La dette de l’État serait pour moitié due au financement des retraites ? Et la future négociation proposée aux syndicats et au patronat serait « sans tabou » ? Ce 14 janvier, lors de son discours de politique générale, le Premier ministre François Bayrou a aligné au moins deux mensonges. Leur but ? Permettre que la réforme soit modifiée le moins possible. Décryptage avec l’économiste Michaël Zemmour.
1 : La dette publique serait due au financement des retraites
« Sur les plus de 1000 milliards de dette supplémentaire accumulés par notre pays ces dix dernières années, les retraites représentent 50 % de ce total. » C’est avec un mensonge que François Bayrou a commencé son discours de politique générale ce 14 janvier. « Il a repris une histoire qui a circulé il y a longtemps, selon laquelle le déficit du budget de l’Etat serait dû aux retraites…Ce n’est basé sur rien », souffle Michaël Zemmour.

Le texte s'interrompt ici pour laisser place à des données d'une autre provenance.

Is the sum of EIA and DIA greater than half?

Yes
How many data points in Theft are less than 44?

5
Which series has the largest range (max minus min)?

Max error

Le calcul du Premier ministre semblait pourtant imparable. L’État finance chaque année 55 milliards d’euros de budget des retraites. Multiplié par 10, on atteint 550 Mds, soit un peu plus de la moitié des 1000 Mds de dettes. « Sauf que cela revient à considérer que chaque centime versé par l’État dans ce cadre est issu de l’emprunt, ça n’a aucun sens », poursuit l’économiste. Ce dernier rappelle que la France a choisi un mode de financement mixte pour son système de retraite. Avant tout un financement via cotisation sociales, complété par une somme versée par l’État.

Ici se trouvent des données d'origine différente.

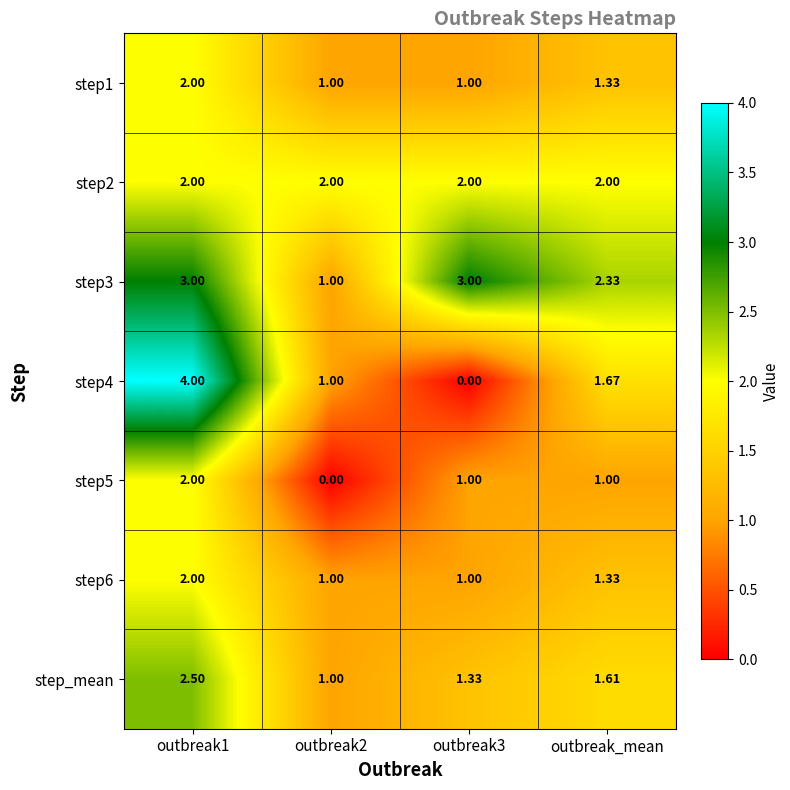

Count the number of categories in the chart.

4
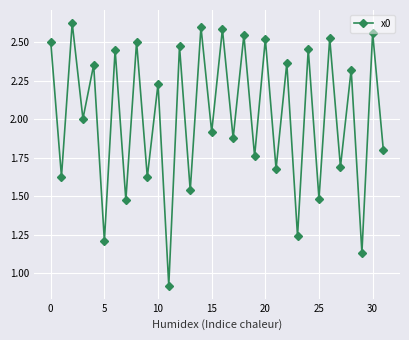

Count the number of categories in the chart.

32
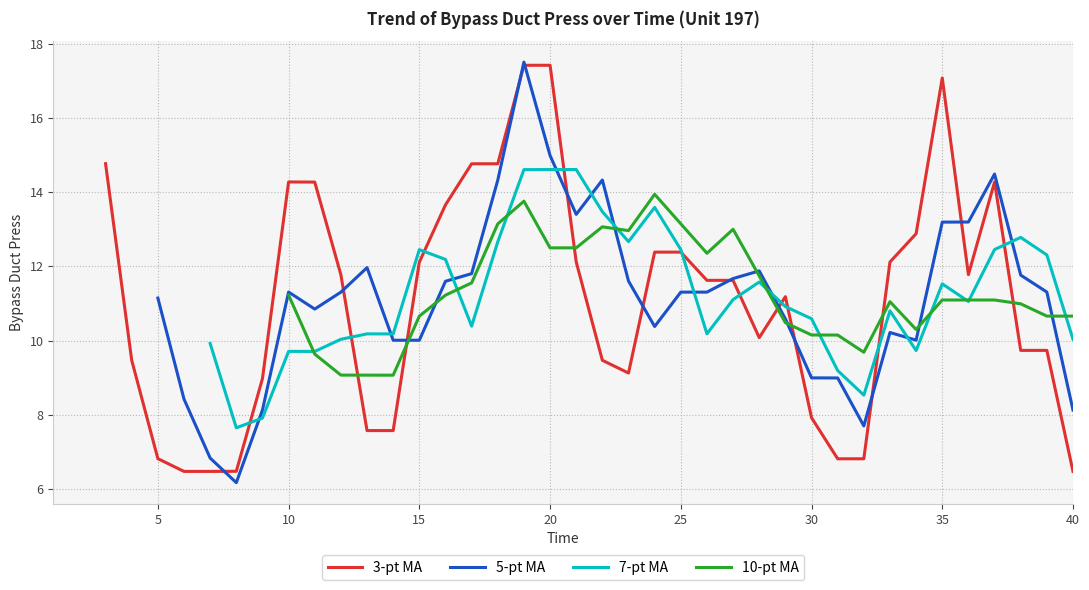

What is the lowest value of the 3-pt MA series?

6.5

« L’État paie les retraites des fonctionnaires, qui ne sont pas plus généreuses que celles du privé. D’autre part on a fait le choix de financer une partie du système des retraites par les ressources publiques parce qu’on ne voulait pas augmenter les cotisations. Dans ce cadre, considérer que la dette est due au financement des retraites n’a pas plus de sens que de considérer qu’elle serait, par exemple, due au budget du ministère des Armées. D’après le mode de calcul du Conseil d’Orientation des Retraites (COR), on serait plutôt aux alentours de 60 Mds de dette sur dix ans dus au financement des retraites », continue l’économiste.

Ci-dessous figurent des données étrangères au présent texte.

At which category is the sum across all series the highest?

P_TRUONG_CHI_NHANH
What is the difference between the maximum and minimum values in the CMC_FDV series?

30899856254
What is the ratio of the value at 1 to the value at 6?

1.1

2 : Pour Bayrou, une renégociation des retraites « sans tabou »
Alors qu’une suspension de la reforme des retraites de 2023 était attendue par une partie de la gauche et semblait pouvoir le protéger d’une future censure, François Bayrou a finalement annoncé une simple phase de « renégociation rapide » de la réforme, sans aucune suspension. Pour mieux faire passer la pilule, le Premier Ministre a toutefois souhaité une négociation « sans aucun totem et sans aucun tabou, pas même l’âge de la retraite ». Seule ligne rouge : la nouvelle mouture de la réforme ne devra pas coûter plus cher que l’ancienne.
Les syndicats et le patronat sont ainsi invités à se réunir pour des négociations qui devraient durer 3 mois à partir de la date de remise d’un rapport de la Cour des comptes sur l’état actuel du système de retraites, demandé par le Premier ministre.
Mais la renégociation aura lieu dans un cadre particulièrement défavorable aux organisations de salariés. Tout d’abord parce que, « plus le temps passe, plus le nombre de personnes qui voient leur âge légal de départ et leur durée de cotisation décalés par la dernière réforme augmente », explique Michaël Zemmour. Mais surtout parce que « si aucun accord n’est trouvé, c’est la réforme actuelle qui s’appliquera », a assuré François Bayrou.
Or, qui peut croire que le patronat acceptera tranquillement de revenir sur une réforme qui lui convenait s’il n’y est pas contraint ? « On ne voit pas très bien ce qui empêche le MEDEF de venir à la table des négociations et de constater leur échec. C’est un scénario que l’on connait très bien car c’est celui que l’on observe lors des négociations sur l’assurance chômage (voir notre article)», estime Michaël Zemmour.
En effet, si les organisations syndicales veulent à la fois revenir sur les mesures d’âge et l’augmentation de la durée de cotisation sans creuser le déficit du régime, elles doivent aller chercher de nouvelles recettes. La CGT propose d’ailleurs de longue date des pistes pour récupérer jusqu’à 40 Mds d’euros pour les retraites. Le syndicat souhaite par exemple soumettre à cotisation l’intéressement et la participation, pour 2,2 Mds de recettes. Ou encore récupérer 24 Mds en soumettant les revenus financiers aux cotisations sociales.
Il va sans dire que l’augmentation de ces cotisations représente une ligne rouge pour les organisations patronales, qui se battent au contraire pour leur diminution. La future négociation « sans tabou » semble déjà bien contrainte.